3      Conformément aux articles 72 à 75 et 125 du règlement (UE) no 1303/2013 du Parlement européen et du Conseil, du 17 décembre 2013, portant dispositions communes relatives au Fonds européen de développement régional, au Fonds social européen, au Fonds de cohésion, au Fonds européen agricole pour le développement rural et au Fonds européen pour les affaires maritimes et la pêche, portant dispositions générales applicables au Fonds européen de développement régional, au Fonds social européen, au Fonds de cohésion et au Fonds européen pour les affaires maritimes et la pêche, et abrogeant le règlement (CE) no 1083/2006 du Conseil (JO 2013, L 347, p. 320).

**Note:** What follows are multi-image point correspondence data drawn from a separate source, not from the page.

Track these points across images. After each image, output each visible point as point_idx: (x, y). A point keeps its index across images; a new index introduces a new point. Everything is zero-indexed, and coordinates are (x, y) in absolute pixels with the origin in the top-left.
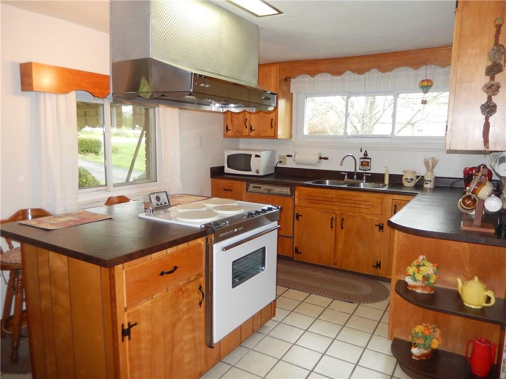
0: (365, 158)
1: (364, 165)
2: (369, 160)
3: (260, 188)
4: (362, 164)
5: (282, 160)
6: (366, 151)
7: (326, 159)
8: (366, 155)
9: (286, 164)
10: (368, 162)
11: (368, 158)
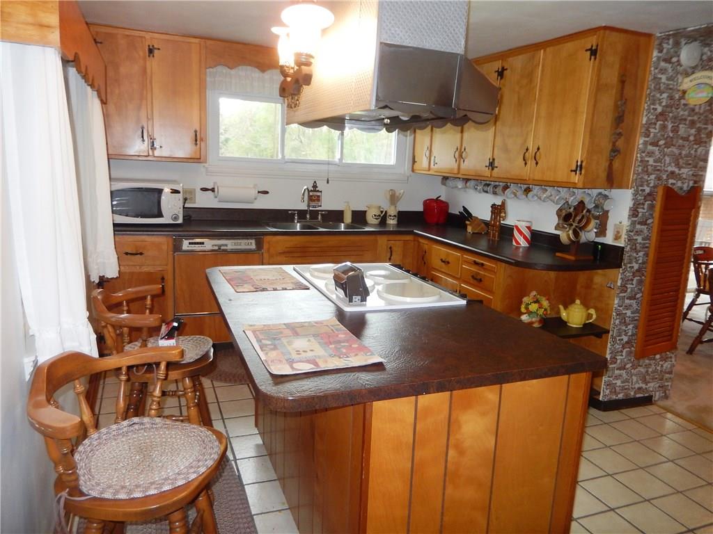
0: (315, 191)
1: (314, 201)
2: (319, 194)
3: (203, 243)
4: (311, 199)
5: (188, 196)
6: (315, 182)
7: (266, 192)
8: (315, 186)
9: (195, 203)
10: (319, 196)
11: (318, 191)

4      Décision A(2019) 8551 C (D 300153) du Parlement européen, du 15 janvier 2021, par laquelle celui-ci a refusé à la requérante l’accès à deux documents relatifs à l’enquête à l’encontre de l’ancien Premier ministre de la République tchèque pour utilisation abusive des fonds européens et conflits d’intérêts potentiels.


5      Exception prévue à l’article 4, paragraphe 2, troisième tiret, du règlement no 1049/2021.